Well this isn’t going to make me very popular (or maybe this is WHY I’m not very popular?) but here are five things people like that I don’t:

New York – That’s right. I don’t really like New York. I feel like I’ve already lived there and it is hot and crowded and expensive and what has happened to Williamsburg? I don’t even recognize it anymore! I’ve been to New York once. I saw Montel Williams in Times Square with a couple of female bodybuilders. I guess that was pretty great but I’d really need to see that all the time to make it worth my while.

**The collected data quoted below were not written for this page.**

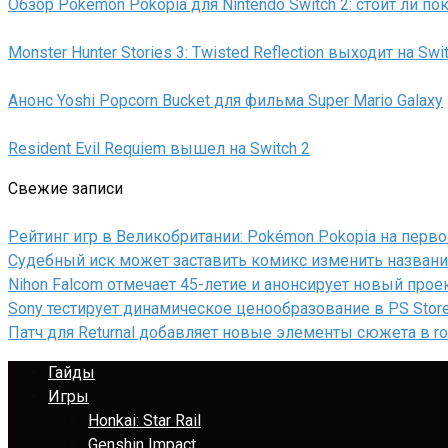
Обзор Pokémon Pokopia для Nintendo Switch 2: стоит ли по
Monster Hunter Stories 3: Twisted Reflection выходит на Swi
Анонс Yoshi Popcorn Bucket для фильма Super Mario Galaxy
Resident Evil Requiem вышел на Switch 2
Свежие записи
Рейтинг игр в Великобритании: Pokémon Pokopia на перв
Судебный иск может заставить комикс изменить назван
Nihon Falcom отмечает 45-летие и анонсирует новый проек
Sony тестирует динамическое ценообразование в PS Stor
Патч для Returnal добавляет новые элементы сюжета в ro
Гайды
Игры
Honkai: Star Rail
Genshin Impact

Paul McCartney – That’s right. I don’t like Paul McCartney. His music is fine I just don’t like him. He’s too blasé to be the richest person ever. Also, just retire! It makes me cringe when I see him try to belt out the tunes like he used to with his hair… I mean his HAIR, Mole! Remember when Johnny Carson retired? That was it. No interviews or media or anything. Golf and tennis and that’s that. Just release an album of holiday standards every five years or something. Get into jazz or duets just stop playing awards shows and award shows please stop pretending it’s a big deal.

Beer – That’s right. I don’t like beer. I just don’t have a taste for it. I guess what I really don’t like is the feitshization of beer. Stop. If you like it just drink it. Why do we need to talk about it?

Harry Potter – That’s right. I don’t like Harry Potter. I read a chapter of the book and it didn’t do it for me. I guess I’ve seen some of the movies and maybe that did it. I didn’t like the main kid. It’s his smile. I’d give it a C+. It just creeps me out. Hear he was good in “Equus” though.

Contrarians – That’s right. I don’t like people that don’t like things just cause they are popular. You’re allowed to like things that are popular (i.e. “I really enjoy pizza” – me) just shut up about beer and Harry Potter and Paul McCartney and New York already.